━━━━━ Brano dell'esercizio

Ripeto ancora una volta che la violenza e l’odio omicida conducono solamente al dolore e alla distruzione; il rispetto e la fraternità sono l’unica via per giungere alla pace. La Pasqua del Signore susciti in noi, in modo ancora più forte, la preghiera a Dio affinché si fermino le mani dei violenti, che seminano terrore e morte, e nel mondo possano regnare l’amore, la giustizia e la riconciliazione. 
 Papa Francesco, al Regina Coeli del 28 marzo

La lezione di speranza dal dramma dei nuovi martiri

I nuovi martiri ci invitano a guardare al Crocifisso per trovare rinnovata speranza a livello personale, ecclesiale e sociale. La loro vicenda infatti, come ogni testimonianza autentica, possiede un’imponente dimensione pubblica, culturale e sociale, che attende ancora di essere raccolta e adeguatamente valorizzata. Con la sua stessa esistenza il martire denuncia il culto della violenza che si è diffuso in ampie parti del Medio Oriente e di cui oggi si raccolgono i tragici frutti. Ma soprattutto smaschera la contro-testimonianza dell’uomo bomba.

Il jihadista che pensa di poter imporre la «sua verità» attraverso la sofferenza delle sue vittime è l’opposto del martire, è l’anti-martire. I martiri non sono andati a cercarsi la loro fine, ma nel momento della scelta non hanno avuto esitazioni: hanno creduto che il male non ha l’ultima parola. Ed è a questa certezza che noi ora abbiamo così bisogno d’attingere. Nel frastuono di commenti sui dolorosi fatti di Bruxelles, sono ancora queste umili voci a dirci la parola più vera.
Angelo Scola,  Arcivescovo di Milano 

sabato 26 marzo 2016

Cos'è questa Speranza che voi proclamate?

Ai nostri lettori e amici auguriamo buona e Santa Pasqua, 
riproponendo la lettera dei fratelli Maristi di Aleppo


La forza invincibile della compagnia di Gesù è la vittoria possibile oggi, in ogni circostanza.
"Oggi è la festa della nostra Speranza" 
( papa Francesco, omelia della veglia pasquale)
Christus vincit!

━━━━━━━━━━
━━━━━ Dati

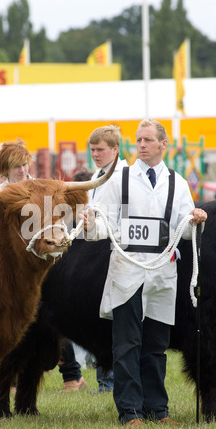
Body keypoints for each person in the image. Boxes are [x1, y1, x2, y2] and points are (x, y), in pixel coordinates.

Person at [80, 119, 207, 426]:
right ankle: (130, 411)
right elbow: (101, 225)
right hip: (127, 269)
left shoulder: (176, 182)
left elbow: (185, 231)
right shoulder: (118, 178)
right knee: (126, 343)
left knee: (155, 345)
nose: (141, 145)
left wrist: (196, 219)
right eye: (138, 140)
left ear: (164, 145)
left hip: (163, 271)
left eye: (148, 140)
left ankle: (158, 410)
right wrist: (88, 225)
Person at [89, 124, 128, 392]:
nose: (95, 154)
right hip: (96, 251)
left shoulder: (122, 177)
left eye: (100, 149)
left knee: (115, 319)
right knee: (100, 317)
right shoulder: (99, 174)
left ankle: (111, 380)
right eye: (92, 150)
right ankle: (105, 378)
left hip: (114, 252)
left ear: (115, 149)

━━━━━━━━━━

**Consegna 1**
Trascrivi dal brano dell'esercizio il passo che inizia con «sabato 26 marzo» e finisce con «della veglia pasquale)», senza cambiare nulla.
**Consegna 2**
Elenca tutti i livelli a cui, secondo il brano dell'esercizio, i nuovi martiri invitano a trovare rinnovata speranza.
**Consegna 3**
Scrivi il seguito del brano dell'esercizio a partire dal punto in cui si interrompe.

**Risultato dell'esercizio 1**
sabato 26 marzo 2016

Cos'è questa Speranza che voi proclamate?

Ai nostri lettori e amici auguriamo buona e Santa Pasqua, 
riproponendo la lettera dei fratelli Maristi di Aleppo


La forza invincibile della compagnia di Gesù è la vittoria possibile oggi, in ogni circostanza.
"Oggi è la festa della nostra Speranza" 
( papa Francesco, omelia della veglia pasquale)

**Risultato dell'esercizio 2**
personale, ecclesiale, sociale

**Risultato dell'esercizio 3**
“Cristo risorto indica sentieri di speranza alla cara Siria, Paese dilaniato da un lungo conflitto, con il suo triste corteo di distruzione, morte, disprezzo del diritto umanitario e disfacimento della convivenza civile. Alla potenza del Signore risorto  affidiamo i colloqui in corso, affinché con la buona volontà e la collaborazione di tutti si possano raccogliere frutti di pace e avviare la costruzione di una società fraterna, rispettosa della dignità e dei diritti di ogni cittadino”. (Papa Francesco Urbi et Orbi Pasqua 2016)


Lettera da Aleppo n° 25
dai Maristi Blu,
13 marzo 2016


Fa bel tempo in questa domenica mattina di marzo, un cielo blu, un sole radioso che riscalda: il cessate il fuoco entrato in vigore da due settimane ha spinto la gente all'ottimismo .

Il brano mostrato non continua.